In my last post, I looked at how the ESXi installer may not create a scratch partition if it identifies the local disks as remote during the install.  I had stated that the following was good check to see if you had a scratch partition setup: cat /etc/vmware/locker.conf

However after a bit more testing down the rabbit hole, it appears this isn’t a good definitive test.  Before I explain why, to check that the ESXi host is using a persistent scratch “location” run this instead:
vim-cmd hostsvc/advopt/view ScratchConfig.CurrentScratchLocation
If the value is null, i.e. value = “”, then no persistent scratch location is set in the running configuration.  Changing the ScratchConfig.ConfiguredScratchLocation value will load this after the next reboot (as per the instruction in my last post)

The reason the locker.config file isn’t a definitive test is that ESXi can set the Configured value in several ways.  If you use the vim-cmd method it creates an entry in the locker.conf file (and creates the file it if it doesn’t already exist).  However if this file doesn’t exist, then ESXi goes on to check the following (from the KB):

2. A Fat16 filesystem of at least 4 GB on the Local Boot device.
3. A Fat16 filesystem of at least 4 GB on a Local device.
4. A VMFS Datastore on a Local device, in a .locker/ directory.
5. A ramdisk at /tmp/scratch/

I have found hosts where there is no locker.config file, but because a 4GB FAT partition had been created during the initial install, it uses that.  In these cases there is no .locker directory, but everything sits directly in the partition and it is mounted under /vmfs/volumes/ as to be accessible by the vmkernel.  Interestingly, in this configuration there is no sym linked datastore, so you won’t see this volume in the vSphere client.

For hosts where the 4GB FAT partition doesn’t exist, but a local VMFS datastore is present, you can find that a .locker folder is created.
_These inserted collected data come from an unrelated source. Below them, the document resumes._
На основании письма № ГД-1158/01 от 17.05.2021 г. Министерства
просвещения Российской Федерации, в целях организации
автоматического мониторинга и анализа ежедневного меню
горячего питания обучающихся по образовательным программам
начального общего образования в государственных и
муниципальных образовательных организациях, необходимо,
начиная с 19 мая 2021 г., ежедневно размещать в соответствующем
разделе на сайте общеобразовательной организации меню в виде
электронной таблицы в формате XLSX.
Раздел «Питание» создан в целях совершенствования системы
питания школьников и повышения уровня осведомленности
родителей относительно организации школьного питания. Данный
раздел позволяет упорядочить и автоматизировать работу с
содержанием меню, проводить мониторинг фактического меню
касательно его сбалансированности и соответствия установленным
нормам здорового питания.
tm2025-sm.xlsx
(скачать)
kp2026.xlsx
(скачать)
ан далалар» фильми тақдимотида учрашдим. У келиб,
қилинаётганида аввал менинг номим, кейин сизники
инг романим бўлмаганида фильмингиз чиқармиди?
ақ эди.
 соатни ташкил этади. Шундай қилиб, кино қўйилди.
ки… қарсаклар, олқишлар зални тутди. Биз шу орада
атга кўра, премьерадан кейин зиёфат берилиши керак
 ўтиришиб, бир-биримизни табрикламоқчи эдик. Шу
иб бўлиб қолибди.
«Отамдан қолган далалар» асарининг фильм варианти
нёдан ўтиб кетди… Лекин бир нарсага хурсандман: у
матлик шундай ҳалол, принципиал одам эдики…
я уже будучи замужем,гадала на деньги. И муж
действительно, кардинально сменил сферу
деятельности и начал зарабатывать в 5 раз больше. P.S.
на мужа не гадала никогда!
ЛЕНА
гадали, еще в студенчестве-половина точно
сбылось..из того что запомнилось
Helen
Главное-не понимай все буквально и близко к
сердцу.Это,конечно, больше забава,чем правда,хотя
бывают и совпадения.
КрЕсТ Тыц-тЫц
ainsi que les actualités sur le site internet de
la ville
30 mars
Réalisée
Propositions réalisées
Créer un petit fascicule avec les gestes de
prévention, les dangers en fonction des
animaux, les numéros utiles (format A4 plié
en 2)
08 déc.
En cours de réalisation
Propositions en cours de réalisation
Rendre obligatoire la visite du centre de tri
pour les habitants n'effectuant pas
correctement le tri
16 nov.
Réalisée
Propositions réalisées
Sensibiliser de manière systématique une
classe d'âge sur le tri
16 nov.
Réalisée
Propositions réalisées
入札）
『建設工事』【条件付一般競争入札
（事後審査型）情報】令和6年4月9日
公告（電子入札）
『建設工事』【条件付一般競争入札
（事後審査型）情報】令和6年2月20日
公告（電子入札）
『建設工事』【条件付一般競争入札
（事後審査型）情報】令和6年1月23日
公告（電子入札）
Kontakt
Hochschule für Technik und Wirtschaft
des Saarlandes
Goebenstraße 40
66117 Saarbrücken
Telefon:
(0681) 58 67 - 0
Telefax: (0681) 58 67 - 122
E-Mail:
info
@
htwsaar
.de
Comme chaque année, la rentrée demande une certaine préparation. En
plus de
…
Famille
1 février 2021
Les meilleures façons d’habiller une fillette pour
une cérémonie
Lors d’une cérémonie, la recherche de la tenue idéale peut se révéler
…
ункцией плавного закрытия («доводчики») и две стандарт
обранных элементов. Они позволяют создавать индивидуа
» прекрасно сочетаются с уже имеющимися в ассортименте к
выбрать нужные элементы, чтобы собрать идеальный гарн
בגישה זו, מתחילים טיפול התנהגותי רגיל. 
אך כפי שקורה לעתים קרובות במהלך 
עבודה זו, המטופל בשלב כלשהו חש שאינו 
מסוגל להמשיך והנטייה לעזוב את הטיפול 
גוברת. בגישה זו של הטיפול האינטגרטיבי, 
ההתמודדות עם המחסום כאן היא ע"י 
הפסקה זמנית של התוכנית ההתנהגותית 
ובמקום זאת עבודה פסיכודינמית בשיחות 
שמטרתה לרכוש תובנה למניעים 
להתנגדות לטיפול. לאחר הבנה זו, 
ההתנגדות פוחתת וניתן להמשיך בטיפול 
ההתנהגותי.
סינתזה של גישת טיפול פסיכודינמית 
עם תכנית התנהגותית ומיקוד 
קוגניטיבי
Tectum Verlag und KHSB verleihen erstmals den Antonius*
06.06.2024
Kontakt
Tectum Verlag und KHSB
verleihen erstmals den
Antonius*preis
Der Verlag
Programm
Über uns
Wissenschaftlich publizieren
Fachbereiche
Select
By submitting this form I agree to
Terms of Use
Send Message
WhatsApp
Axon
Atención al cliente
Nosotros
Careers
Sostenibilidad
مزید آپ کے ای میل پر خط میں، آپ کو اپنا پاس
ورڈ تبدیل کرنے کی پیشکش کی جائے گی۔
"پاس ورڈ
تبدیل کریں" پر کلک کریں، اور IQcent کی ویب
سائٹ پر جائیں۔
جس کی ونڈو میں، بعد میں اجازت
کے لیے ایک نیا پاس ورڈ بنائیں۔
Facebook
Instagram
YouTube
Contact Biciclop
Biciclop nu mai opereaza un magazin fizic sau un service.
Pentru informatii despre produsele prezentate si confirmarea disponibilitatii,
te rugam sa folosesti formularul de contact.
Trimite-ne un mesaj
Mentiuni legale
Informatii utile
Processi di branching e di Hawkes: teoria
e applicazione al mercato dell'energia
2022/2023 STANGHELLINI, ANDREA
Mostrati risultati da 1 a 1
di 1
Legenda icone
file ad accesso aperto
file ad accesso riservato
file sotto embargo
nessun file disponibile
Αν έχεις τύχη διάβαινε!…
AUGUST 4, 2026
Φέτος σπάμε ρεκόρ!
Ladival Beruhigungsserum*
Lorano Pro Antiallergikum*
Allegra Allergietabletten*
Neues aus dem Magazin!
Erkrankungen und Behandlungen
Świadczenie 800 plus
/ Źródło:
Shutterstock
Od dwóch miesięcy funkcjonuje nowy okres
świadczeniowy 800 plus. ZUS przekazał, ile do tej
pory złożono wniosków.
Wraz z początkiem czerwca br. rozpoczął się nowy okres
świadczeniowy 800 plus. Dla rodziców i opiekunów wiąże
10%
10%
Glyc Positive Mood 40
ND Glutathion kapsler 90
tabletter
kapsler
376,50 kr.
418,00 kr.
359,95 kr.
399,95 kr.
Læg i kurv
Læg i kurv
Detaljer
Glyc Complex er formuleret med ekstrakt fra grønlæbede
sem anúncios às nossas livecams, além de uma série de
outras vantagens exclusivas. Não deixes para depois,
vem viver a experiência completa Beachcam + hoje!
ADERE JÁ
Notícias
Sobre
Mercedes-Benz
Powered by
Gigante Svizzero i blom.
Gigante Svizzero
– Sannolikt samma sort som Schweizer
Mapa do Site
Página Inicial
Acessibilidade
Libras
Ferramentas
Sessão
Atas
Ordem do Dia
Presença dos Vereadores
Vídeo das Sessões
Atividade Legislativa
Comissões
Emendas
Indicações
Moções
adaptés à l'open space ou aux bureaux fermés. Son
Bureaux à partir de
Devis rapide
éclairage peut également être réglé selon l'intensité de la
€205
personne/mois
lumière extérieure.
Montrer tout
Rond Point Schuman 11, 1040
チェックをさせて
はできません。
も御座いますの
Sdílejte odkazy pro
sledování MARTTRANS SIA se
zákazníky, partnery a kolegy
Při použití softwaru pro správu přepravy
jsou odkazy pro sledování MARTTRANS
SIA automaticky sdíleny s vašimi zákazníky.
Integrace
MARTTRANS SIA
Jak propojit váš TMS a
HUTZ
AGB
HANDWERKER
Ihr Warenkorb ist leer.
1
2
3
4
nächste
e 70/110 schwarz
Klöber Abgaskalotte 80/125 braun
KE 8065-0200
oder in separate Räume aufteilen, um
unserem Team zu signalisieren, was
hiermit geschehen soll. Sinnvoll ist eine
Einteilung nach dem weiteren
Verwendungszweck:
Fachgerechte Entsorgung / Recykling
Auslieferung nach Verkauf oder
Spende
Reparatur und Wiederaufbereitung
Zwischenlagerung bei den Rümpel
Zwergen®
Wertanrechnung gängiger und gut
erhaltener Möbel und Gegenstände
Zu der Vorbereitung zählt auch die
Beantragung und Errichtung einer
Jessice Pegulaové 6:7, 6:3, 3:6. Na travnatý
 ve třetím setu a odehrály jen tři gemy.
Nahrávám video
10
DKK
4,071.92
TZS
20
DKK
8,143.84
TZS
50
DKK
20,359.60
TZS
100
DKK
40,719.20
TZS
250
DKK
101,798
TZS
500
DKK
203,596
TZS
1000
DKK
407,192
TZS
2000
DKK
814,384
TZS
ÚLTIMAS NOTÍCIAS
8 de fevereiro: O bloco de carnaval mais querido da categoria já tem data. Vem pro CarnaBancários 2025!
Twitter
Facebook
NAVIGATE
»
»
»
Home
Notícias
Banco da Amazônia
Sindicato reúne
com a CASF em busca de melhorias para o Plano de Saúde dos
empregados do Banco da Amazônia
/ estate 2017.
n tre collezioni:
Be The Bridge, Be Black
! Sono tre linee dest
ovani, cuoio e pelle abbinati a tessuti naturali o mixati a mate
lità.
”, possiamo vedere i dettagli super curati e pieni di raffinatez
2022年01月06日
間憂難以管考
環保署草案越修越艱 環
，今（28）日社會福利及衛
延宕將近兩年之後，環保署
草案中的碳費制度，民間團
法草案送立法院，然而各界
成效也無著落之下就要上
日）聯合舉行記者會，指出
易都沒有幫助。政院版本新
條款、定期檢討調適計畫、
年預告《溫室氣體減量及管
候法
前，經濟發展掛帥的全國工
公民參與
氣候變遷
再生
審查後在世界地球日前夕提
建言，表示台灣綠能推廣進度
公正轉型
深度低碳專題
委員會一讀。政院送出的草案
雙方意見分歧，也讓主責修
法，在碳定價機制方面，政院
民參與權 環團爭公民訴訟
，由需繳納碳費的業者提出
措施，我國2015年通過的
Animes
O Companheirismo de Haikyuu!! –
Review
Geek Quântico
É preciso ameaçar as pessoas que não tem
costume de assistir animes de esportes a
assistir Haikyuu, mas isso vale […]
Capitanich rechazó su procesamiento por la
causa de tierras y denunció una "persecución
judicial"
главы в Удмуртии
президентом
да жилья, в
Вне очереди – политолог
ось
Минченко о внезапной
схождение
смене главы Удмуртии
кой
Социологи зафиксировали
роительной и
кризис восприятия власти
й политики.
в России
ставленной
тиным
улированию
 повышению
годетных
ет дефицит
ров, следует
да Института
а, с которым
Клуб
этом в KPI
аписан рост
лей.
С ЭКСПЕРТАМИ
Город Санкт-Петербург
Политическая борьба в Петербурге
You can see these from the vSphere client datastore browser.  But remember that if you are a POSIX style console (like the vMA or ESXi shell), then as this folder is prepended with a period (“full stop” in real English :)), the folder will be hidden.

Various changes have occurred with regard to the scratch location during the 4.x cycle.  I guess this is why ESXi has to check all these locations for possible dump sites.  Also, when using vendor specific images, it could depend how they patch their master images before releasing them.  So it’s very difficult to understand which versions are set in which ways.

The interesting thing, is that the existence of scratch specific “partition” does not categorically determine the persistence of scratch.  ESXi can use a scratch folder and it will still be persistent across reboots.  Only the 5th option above forces it into a volatile ramdisk.  So the correct terminology is “persistent scratch location”. I for one welcome our new persistent scratch location nomenclature overlords…

Remember though, the moral of the first post is still valid.  Some servers’ local disks are treated as non-local and therefore aren’t configured with a “persistent scratch location” at all (even though there is a local VMFS volume available).  This inconsistency is something you want to check if you don’t want surprises.